Document excerpt
The Academy was founded in 1973 by Christopher Hogwood, one of the acknowledged leaders of the period instrument movement and a conductor who branched out to present some of the most interesting concerts of 19th-century music in memory. Mr. Hogwood has led the Academy from its inception, and any attempt to replace him would seem, at least in Britain, very cheeky indeed.
But this is exactly what has happened this season, as Mr. Hogwood has moved on to emeritus status and former chorister and current harpsichordist Richard Egarr has assumed the controls. Judging by this one event, the ship is outfitted for smooth sailing ahead.
The program opened with two of the concerti grossi from Handel’s Opus 3 and immediately established the high energy of the group, most of whose members stood throughout. To be sure, these are original instruments, but Mr. Egarr, in harmony with his predecessor, is not prone to excessive elimination of perceived musical excess. There is room here for some individual phrasing decisions and emotive technique.
Overall the sound was delicate but precise, slightly raucous as befits the material, and abundantly room-filling. The opening pieces were very spirited, the B Flat major notable for some fiddling of a decided Celtic flavor, the D Major graced by a transitional movement composed by Mr. Eggar and theorbo player William Carter.
Most listeners have at least a passing acquaintance with Handel’s “Water Music,” but few are conversant with Telemann’s suite “Hamburger Ebb und Fluth.” It is more substantive than the Handel and contains 10 sections depicting the escapades and attributes of the various watery gods. The overture is straight out of the French suite tradition of Lully, in fact foreshadowing some melodic lines from Rameau’s later opera “Platee,” but in its description of the volatility of the moods of the deities it reminds more of Mozart’s “Idomeneo.” Now filled out with flute and soprano recorder, the Academy burgeoned to 17 members.
Perhaps the most affecting movement was the sarabande portraying the sleeping goddess Thetis. It precedes the bouree that chronicles her awakening, a rousing that may have been engendered by the ominous rumblings of thunder whose origin in this small quiet band was at first quite mysterious, until we realized the source was actually on the other side of the basement walls. A rollicking hornpipe, known as a canarie, ended this suite on a particularly exuberant note.
Representing the Handel cornucopia of suites collectively known as “water music” was the whisper quiet G Major, HWV 350. Here the dignity of the ensemble shone through, even as the extraneous noise seemed to escalate. Rachel Brown was featured as the flute soloist, and was then joined by Rachel Beckett for a ripping account of Telemann’s Concerto in E Minor for Flute and Recorder, instruments that, in this early 18th century era, sounded remarkably alike. The final presto was quite thrilling.

Instruction A
Decide whether each of these statements agrees with the concert review: (i) Christopher Hogwood founded the Academy in 1973; (ii) Telemann's suite "Hamburger Ebb und Fluth" contains 12 sections; (iii) the thunder heard during the concert came from within the ensemble. For each statement, answer yes or no and quote the words of the review that decide it.
Instruction B
Print the stretch of the records from the line that contains "table_cell Java 18或更高版本 [779, 1155, 1099, 1202]" through the line that contains "subtitle 其它下载地址 [88, 1459, 1181, 1502]", both included, with each line unchanged.

Records shown
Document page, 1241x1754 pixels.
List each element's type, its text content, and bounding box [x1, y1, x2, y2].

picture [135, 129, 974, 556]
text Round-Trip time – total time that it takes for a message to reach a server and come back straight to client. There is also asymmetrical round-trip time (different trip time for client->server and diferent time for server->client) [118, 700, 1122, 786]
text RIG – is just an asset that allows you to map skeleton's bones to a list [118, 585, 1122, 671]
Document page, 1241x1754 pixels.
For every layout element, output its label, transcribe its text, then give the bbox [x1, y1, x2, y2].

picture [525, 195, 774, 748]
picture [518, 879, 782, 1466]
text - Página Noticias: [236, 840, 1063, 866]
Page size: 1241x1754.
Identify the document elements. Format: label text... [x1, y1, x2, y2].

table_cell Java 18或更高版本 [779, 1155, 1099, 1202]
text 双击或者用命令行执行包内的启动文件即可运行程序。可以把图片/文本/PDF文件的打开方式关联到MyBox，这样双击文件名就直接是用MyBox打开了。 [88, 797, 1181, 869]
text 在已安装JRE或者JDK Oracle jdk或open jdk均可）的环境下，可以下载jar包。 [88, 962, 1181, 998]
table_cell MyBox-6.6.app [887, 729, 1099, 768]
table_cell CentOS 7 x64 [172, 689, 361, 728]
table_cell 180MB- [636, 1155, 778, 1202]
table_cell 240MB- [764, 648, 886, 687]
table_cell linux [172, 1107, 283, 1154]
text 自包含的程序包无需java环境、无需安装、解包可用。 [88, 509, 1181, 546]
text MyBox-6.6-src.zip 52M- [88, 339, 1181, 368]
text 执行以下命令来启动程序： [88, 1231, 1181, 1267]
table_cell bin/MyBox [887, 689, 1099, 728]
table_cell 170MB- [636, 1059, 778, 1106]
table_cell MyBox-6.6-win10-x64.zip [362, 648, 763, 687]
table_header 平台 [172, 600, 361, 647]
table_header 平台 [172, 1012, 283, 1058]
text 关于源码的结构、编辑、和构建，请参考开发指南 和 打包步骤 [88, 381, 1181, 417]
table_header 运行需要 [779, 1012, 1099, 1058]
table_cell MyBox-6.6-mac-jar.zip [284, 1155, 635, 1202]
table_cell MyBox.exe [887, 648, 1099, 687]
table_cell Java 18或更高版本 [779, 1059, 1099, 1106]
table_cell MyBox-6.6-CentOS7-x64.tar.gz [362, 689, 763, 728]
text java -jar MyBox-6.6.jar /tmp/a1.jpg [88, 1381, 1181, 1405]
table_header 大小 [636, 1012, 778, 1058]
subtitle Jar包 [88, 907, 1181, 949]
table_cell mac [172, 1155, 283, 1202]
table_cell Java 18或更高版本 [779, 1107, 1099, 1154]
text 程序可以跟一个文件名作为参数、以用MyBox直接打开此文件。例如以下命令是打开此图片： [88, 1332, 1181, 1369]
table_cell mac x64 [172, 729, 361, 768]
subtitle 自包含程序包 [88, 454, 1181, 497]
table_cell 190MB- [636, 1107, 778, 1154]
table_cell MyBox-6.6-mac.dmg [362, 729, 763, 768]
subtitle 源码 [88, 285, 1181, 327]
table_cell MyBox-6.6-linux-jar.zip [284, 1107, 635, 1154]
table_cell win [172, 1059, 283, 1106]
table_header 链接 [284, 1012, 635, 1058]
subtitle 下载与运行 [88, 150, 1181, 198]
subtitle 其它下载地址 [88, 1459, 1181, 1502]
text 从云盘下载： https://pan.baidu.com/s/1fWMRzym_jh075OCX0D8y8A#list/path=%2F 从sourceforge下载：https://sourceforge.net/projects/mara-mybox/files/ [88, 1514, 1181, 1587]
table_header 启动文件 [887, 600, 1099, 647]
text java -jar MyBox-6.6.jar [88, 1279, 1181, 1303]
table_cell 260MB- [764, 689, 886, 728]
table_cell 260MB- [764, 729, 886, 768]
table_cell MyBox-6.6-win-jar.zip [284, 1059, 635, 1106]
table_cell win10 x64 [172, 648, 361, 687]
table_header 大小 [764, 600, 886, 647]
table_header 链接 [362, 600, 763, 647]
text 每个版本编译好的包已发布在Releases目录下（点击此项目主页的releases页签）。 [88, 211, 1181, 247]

Complete output A
(i) Yes: "The Academy was founded in 1973 by Christopher Hogwood"
(ii) No: "contains 10 sections depicting the escapades and attributes of the various watery gods"
(iii) No: "the source was actually on the other side of the basement walls"

Complete output B
table_cell Java 18或更高版本 [779, 1155, 1099, 1202]
text 双击或者用命令行执行包内的启动文件即可运行程序。可以把图片/文本/PDF文件的打开方式关联到MyBox，这样双击文件名就直接是用MyBox打开了。 [88, 797, 1181, 869]
text 在已安装JRE或者JDK Oracle jdk或open jdk均可）的环境下，可以下载jar包。 [88, 962, 1181, 998]
table_cell MyBox-6.6.app [887, 729, 1099, 768]
table_cell CentOS 7 x64 [172, 689, 361, 728]
table_cell 180MB- [636, 1155, 778, 1202]
table_cell 240MB- [764, 648, 886, 687]
table_cell linux [172, 1107, 283, 1154]
text 自包含的程序包无需java环境、无需安装、解包可用。 [88, 509, 1181, 546]
text MyBox-6.6-src.zip 52M- [88, 339, 1181, 368]
text 执行以下命令来启动程序： [88, 1231, 1181, 1267]
table_cell bin/MyBox [887, 689, 1099, 728]
table_cell 170MB- [636, 1059, 778, 1106]
table_cell MyBox-6.6-win10-x64.zip [362, 648, 763, 687]
table_header 平台 [172, 600, 361, 647]
table_header 平台 [172, 1012, 283, 1058]
text 关于源码的结构、编辑、和构建，请参考开发指南 和 打包步骤 [88, 381, 1181, 417]
table_header 运行需要 [779, 1012, 1099, 1058]
table_cell MyBox-6.6-mac-jar.zip [284, 1155, 635, 1202]
table_cell MyBox.exe [887, 648, 1099, 687]
table_cell Java 18或更高版本 [779, 1059, 1099, 1106]
table_cell MyBox-6.6-CentOS7-x64.tar.gz [362, 689, 763, 728]
text java -jar MyBox-6.6.jar /tmp/a1.jpg [88, 1381, 1181, 1405]
table_header 大小 [636, 1012, 778, 1058]
subtitle Jar包 [88, 907, 1181, 949]
table_cell mac [172, 1155, 283, 1202]
table_cell Java 18或更高版本 [779, 1107, 1099, 1154]
text 程序可以跟一个文件名作为参数、以用MyBox直接打开此文件。例如以下命令是打开此图片： [88, 1332, 1181, 1369]
table_cell mac x64 [172, 729, 361, 768]
subtitle 自包含程序包 [88, 454, 1181, 497]
table_cell 190MB- [636, 1107, 778, 1154]
table_cell MyBox-6.6-mac.dmg [362, 729, 763, 768]
subtitle 源码 [88, 285, 1181, 327]
table_cell MyBox-6.6-linux-jar.zip [284, 1107, 635, 1154]
table_cell win [172, 1059, 283, 1106]
table_header 链接 [284, 1012, 635, 1058]
subtitle 下载与运行 [88, 150, 1181, 198]
subtitle 其它下载地址 [88, 1459, 1181, 1502]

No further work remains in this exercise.